- **What to work on**
Only the lines below between the ones containing "# 4.MySQL 和 PostgreSQL" and "## 📚 Дополнительная документация", inclusive, are to be reproduced, each exactly as it stands.

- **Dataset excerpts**
»»

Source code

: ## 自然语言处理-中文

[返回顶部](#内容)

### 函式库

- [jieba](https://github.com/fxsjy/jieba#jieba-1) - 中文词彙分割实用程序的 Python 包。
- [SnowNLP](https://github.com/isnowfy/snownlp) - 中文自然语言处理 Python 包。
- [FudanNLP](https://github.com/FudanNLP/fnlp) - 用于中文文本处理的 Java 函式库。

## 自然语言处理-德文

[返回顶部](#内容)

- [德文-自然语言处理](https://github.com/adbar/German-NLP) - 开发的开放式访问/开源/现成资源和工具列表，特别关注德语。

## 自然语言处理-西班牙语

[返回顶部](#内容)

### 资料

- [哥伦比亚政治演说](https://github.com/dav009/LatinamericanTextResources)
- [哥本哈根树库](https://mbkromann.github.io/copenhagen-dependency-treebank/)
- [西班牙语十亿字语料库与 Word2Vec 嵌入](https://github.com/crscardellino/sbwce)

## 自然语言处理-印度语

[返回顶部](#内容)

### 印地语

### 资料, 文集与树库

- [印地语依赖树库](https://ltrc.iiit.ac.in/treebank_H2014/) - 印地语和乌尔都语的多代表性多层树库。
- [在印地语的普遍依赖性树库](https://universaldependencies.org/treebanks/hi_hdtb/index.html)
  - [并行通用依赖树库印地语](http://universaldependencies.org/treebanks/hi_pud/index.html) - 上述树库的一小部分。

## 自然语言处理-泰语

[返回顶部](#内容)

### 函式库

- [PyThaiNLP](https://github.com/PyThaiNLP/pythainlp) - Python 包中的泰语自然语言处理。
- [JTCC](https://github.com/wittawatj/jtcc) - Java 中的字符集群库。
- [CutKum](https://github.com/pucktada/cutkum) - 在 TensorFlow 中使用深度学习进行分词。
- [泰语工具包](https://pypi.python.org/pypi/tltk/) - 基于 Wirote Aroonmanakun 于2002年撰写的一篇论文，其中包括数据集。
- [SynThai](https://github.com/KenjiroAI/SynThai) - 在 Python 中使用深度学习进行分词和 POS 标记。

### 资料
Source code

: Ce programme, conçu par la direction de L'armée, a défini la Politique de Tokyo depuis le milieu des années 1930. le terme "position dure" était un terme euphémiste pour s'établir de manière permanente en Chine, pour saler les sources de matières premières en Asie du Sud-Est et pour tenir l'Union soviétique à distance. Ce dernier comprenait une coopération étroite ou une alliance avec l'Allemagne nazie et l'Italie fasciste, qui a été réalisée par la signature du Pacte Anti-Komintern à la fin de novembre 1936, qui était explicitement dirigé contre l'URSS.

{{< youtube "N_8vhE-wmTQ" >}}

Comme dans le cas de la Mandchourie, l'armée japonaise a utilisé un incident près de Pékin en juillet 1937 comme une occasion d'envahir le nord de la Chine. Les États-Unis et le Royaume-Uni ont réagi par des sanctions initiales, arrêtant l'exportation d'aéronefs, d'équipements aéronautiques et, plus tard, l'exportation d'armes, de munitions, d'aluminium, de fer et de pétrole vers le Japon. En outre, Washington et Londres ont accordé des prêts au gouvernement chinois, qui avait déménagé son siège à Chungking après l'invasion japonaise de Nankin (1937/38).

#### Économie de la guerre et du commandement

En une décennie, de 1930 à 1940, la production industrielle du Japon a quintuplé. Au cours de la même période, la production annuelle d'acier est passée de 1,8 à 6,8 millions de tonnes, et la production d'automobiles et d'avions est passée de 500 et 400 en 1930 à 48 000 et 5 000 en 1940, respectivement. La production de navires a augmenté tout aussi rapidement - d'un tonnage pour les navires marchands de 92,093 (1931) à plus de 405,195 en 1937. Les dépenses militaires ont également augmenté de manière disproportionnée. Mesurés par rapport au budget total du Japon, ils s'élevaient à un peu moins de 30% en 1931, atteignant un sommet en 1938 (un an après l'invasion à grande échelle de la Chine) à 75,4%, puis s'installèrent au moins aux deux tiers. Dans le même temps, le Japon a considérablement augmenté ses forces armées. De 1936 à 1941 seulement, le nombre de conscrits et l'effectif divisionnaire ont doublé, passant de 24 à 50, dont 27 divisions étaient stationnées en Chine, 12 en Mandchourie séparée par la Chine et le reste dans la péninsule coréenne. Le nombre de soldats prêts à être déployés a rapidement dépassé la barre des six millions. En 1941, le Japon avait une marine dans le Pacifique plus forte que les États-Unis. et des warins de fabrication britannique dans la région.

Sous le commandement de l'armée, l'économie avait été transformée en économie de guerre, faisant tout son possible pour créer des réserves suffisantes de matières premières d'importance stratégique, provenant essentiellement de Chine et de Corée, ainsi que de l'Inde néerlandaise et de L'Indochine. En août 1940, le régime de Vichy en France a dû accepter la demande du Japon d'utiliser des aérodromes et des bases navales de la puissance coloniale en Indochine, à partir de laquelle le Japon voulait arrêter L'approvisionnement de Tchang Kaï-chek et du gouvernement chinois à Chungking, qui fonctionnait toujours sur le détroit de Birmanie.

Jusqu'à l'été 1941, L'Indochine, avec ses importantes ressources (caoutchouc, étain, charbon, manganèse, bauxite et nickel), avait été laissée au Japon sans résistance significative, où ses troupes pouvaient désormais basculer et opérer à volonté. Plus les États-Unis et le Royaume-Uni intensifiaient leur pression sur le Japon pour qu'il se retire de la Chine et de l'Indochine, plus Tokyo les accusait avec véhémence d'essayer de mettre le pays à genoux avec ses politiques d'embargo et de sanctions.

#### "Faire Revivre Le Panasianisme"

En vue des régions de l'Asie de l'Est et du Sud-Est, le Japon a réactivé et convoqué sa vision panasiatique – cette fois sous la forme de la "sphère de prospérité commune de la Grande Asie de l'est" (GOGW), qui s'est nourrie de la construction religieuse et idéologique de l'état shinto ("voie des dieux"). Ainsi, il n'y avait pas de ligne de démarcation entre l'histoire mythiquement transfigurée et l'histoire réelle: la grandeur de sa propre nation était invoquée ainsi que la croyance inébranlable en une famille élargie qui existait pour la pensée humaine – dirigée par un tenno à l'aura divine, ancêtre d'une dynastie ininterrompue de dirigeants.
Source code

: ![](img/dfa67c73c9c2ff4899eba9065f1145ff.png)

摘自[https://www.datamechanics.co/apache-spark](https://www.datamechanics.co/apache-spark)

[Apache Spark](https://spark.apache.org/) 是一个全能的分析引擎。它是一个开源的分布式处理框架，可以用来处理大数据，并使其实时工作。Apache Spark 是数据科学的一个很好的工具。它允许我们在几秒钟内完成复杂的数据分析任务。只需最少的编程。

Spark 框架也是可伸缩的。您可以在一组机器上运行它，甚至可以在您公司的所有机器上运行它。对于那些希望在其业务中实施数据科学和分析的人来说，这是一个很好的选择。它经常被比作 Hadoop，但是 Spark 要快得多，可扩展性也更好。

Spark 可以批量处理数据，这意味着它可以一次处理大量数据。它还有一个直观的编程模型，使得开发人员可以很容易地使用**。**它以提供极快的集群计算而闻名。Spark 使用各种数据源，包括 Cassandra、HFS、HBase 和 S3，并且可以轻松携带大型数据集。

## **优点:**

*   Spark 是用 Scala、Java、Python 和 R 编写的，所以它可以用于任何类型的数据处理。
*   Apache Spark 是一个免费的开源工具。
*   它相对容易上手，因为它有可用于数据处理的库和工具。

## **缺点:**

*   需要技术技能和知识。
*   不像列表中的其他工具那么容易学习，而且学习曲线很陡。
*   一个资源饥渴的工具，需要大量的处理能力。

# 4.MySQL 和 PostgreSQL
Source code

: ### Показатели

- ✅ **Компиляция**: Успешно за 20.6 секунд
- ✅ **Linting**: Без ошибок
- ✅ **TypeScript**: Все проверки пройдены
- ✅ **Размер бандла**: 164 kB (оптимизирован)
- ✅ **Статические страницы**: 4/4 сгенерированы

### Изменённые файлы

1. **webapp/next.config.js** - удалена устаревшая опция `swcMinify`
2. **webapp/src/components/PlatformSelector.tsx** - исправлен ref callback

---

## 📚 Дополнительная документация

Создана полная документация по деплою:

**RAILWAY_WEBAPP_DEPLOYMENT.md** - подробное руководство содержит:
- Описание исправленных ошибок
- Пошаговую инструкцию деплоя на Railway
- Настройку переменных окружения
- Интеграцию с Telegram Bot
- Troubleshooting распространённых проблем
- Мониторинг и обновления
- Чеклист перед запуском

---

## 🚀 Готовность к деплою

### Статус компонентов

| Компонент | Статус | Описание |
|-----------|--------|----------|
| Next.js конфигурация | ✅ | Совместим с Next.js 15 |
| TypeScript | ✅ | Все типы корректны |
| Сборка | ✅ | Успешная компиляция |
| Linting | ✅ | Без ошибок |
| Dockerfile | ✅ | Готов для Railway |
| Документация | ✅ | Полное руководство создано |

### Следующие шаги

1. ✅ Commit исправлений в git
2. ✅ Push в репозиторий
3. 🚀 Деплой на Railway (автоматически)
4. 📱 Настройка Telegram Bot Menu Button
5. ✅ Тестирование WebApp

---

««

- **Finished task**
# 4.MySQL 和 PostgreSQL
Source code

: ### Показатели

- ✅ **Компиляция**: Успешно за 20.6 секунд
- ✅ **Linting**: Без ошибок
- ✅ **TypeScript**: Все проверки пройдены
- ✅ **Размер бандла**: 164 kB (оптимизирован)
- ✅ **Статические страницы**: 4/4 сгенерированы

### Изменённые файлы

1. **webapp/next.config.js** - удалена устаревшая опция `swcMinify`
2. **webapp/src/components/PlatformSelector.tsx** - исправлен ref callback

---

## 📚 Дополнительная документация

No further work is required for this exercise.